### [WHAT TO DO]
From the entries below, output the line with "905 257 13.89" and each following line up to and including the line with "437 234 17.70", exactly as written.

### [DATA TO EXAMINE]
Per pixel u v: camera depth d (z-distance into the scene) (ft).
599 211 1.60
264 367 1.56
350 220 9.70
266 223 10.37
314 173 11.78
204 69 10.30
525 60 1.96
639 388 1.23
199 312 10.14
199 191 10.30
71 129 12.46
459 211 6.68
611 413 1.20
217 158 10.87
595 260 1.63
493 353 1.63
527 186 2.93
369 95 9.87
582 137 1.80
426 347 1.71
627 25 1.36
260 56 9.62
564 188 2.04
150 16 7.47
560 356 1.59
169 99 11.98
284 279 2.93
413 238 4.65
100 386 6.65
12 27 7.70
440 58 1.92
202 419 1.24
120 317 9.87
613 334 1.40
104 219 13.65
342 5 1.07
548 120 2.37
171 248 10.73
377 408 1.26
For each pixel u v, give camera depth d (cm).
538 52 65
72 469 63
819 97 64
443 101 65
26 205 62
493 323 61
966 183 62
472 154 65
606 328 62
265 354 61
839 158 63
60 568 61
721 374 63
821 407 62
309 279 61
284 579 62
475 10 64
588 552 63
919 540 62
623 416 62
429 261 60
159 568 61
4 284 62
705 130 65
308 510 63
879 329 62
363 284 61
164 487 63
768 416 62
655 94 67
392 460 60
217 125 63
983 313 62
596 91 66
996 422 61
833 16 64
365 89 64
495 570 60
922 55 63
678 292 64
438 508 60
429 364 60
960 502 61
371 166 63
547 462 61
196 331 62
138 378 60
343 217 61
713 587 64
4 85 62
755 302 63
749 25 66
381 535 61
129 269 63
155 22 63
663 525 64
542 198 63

* * *

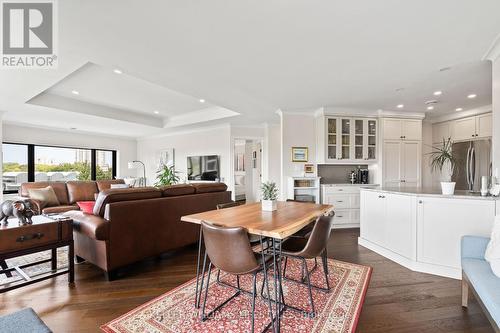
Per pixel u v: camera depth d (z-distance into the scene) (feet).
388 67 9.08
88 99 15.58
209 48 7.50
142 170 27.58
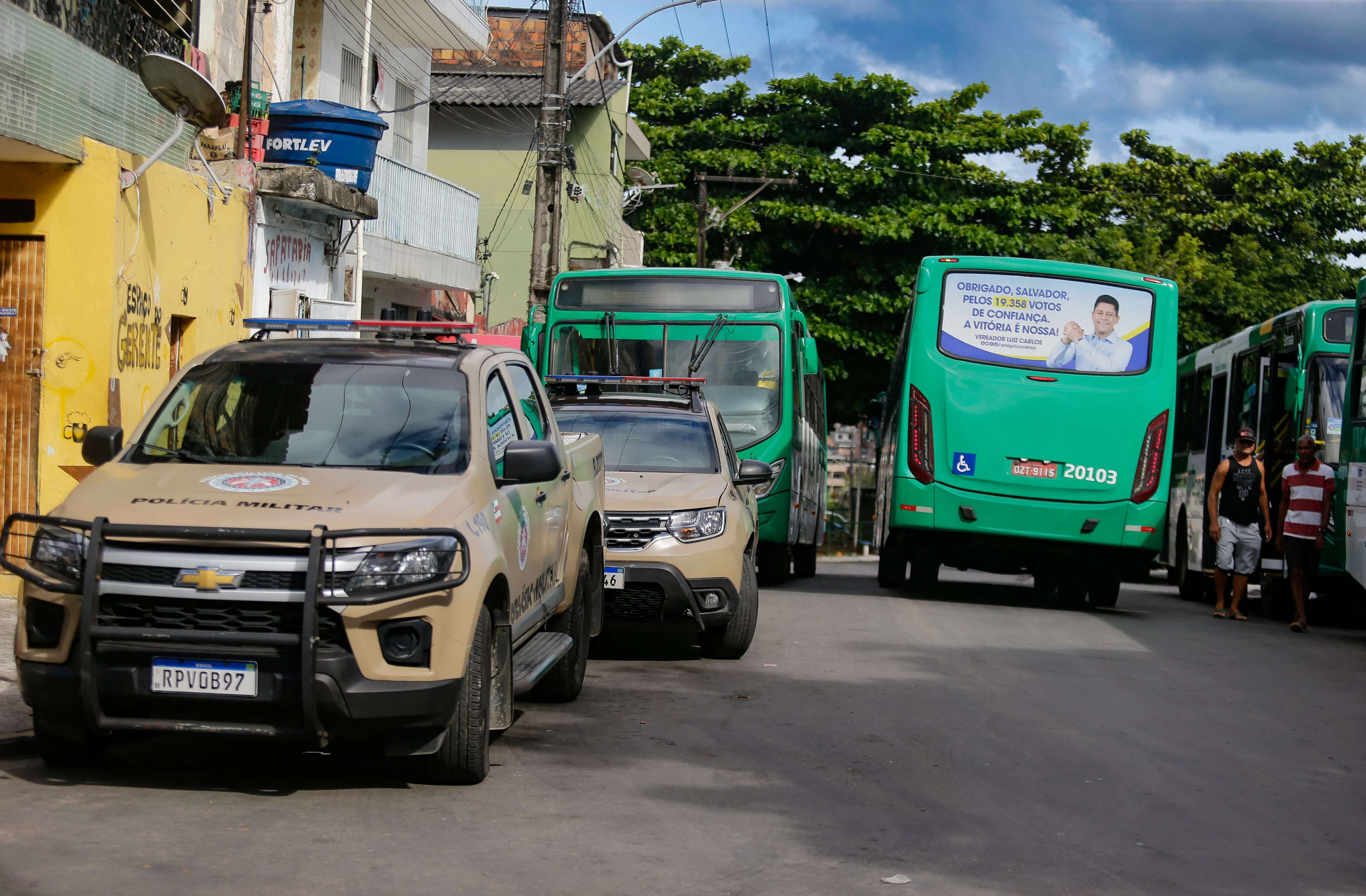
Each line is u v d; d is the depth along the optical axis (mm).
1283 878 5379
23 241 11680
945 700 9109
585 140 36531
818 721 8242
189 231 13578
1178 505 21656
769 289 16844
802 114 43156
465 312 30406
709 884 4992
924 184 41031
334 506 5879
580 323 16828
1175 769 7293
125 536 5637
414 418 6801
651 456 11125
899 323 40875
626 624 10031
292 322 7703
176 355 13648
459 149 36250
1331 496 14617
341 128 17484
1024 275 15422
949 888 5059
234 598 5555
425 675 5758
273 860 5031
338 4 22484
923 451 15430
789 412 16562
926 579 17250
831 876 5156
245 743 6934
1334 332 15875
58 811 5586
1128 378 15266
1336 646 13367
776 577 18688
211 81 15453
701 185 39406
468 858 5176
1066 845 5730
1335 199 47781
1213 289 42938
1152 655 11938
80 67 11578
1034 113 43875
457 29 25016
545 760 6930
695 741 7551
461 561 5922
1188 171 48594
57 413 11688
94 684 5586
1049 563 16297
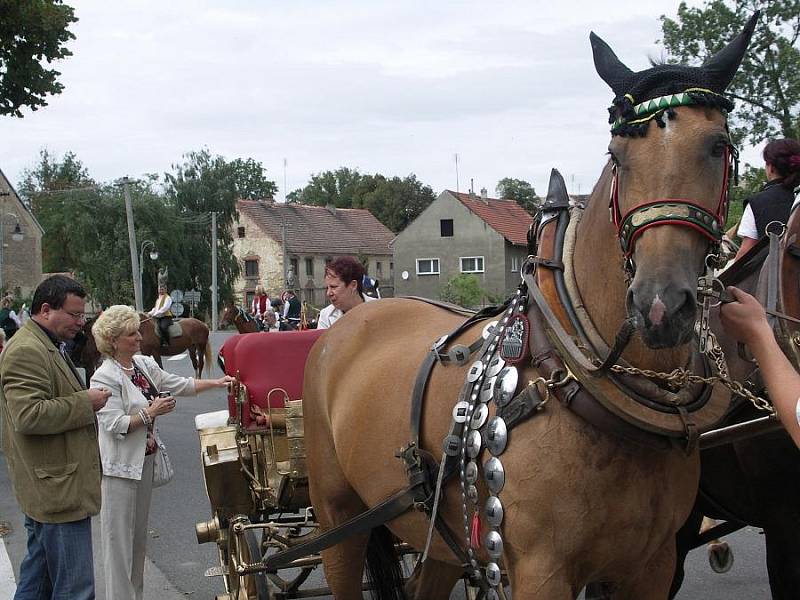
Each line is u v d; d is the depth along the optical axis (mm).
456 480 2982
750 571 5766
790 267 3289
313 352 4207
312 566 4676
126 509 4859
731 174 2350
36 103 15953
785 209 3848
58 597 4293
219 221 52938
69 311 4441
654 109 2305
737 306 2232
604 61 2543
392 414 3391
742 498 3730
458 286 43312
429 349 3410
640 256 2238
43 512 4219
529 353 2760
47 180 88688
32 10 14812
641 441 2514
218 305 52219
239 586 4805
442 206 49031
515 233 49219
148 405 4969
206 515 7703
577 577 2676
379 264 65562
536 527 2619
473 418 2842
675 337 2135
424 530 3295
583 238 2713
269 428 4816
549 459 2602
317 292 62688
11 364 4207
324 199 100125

--

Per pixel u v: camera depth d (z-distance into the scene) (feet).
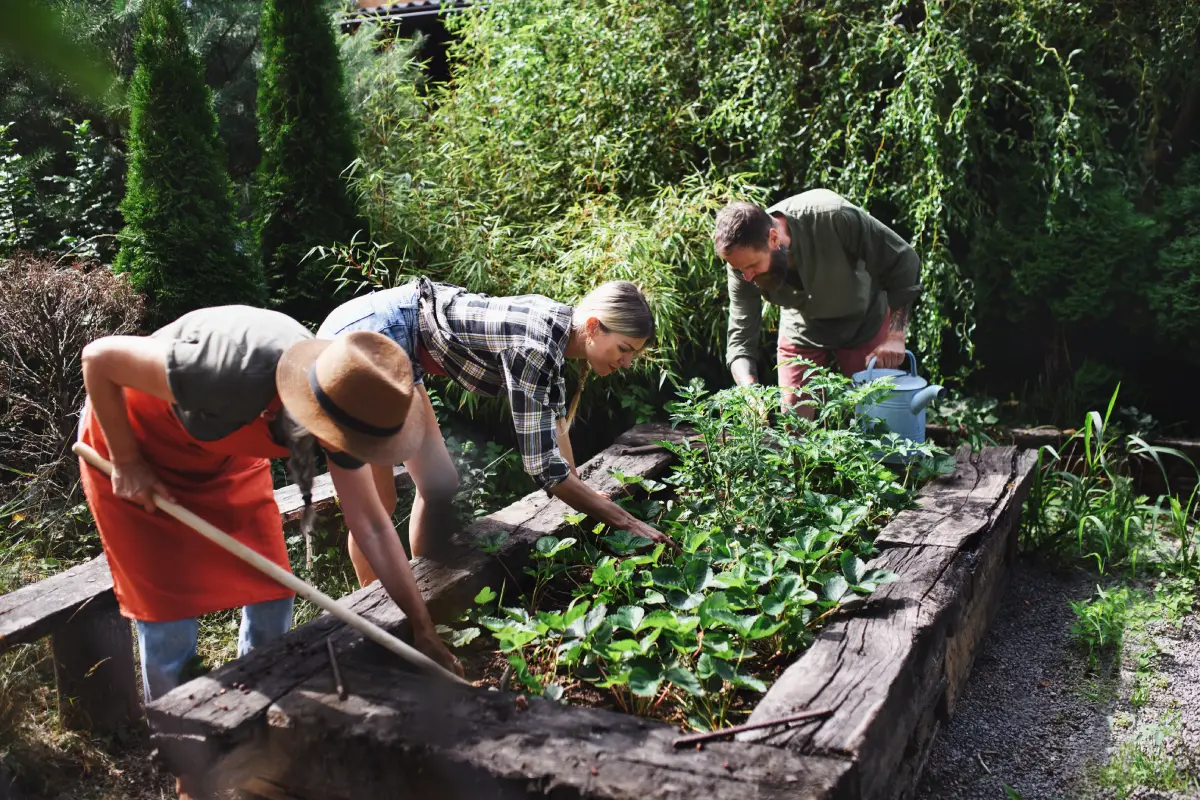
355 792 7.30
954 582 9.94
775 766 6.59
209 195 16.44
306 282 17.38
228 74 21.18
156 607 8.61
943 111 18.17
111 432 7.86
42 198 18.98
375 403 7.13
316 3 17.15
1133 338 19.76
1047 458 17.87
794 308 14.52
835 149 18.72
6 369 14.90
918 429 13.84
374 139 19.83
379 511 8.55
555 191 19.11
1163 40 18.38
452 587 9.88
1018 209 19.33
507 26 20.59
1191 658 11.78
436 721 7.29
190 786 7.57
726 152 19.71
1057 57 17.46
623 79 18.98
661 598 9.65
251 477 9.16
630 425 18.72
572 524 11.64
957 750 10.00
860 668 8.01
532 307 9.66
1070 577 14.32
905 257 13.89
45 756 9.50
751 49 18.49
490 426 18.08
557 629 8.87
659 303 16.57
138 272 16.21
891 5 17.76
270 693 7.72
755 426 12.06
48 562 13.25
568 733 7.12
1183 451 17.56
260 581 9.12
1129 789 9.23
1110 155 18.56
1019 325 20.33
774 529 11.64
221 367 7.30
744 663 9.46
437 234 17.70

### [TASK ANSWER]
905 257 13.89
45 756 9.50
751 49 18.49
490 426 18.08
557 629 8.87
659 303 16.57
138 272 16.21
891 5 17.76
270 693 7.72
755 426 12.06
48 562 13.25
568 733 7.12
1183 451 17.56
260 581 9.12
1129 789 9.23
1110 155 18.56
1019 325 20.33
774 529 11.64
221 367 7.30
744 663 9.46
437 234 17.70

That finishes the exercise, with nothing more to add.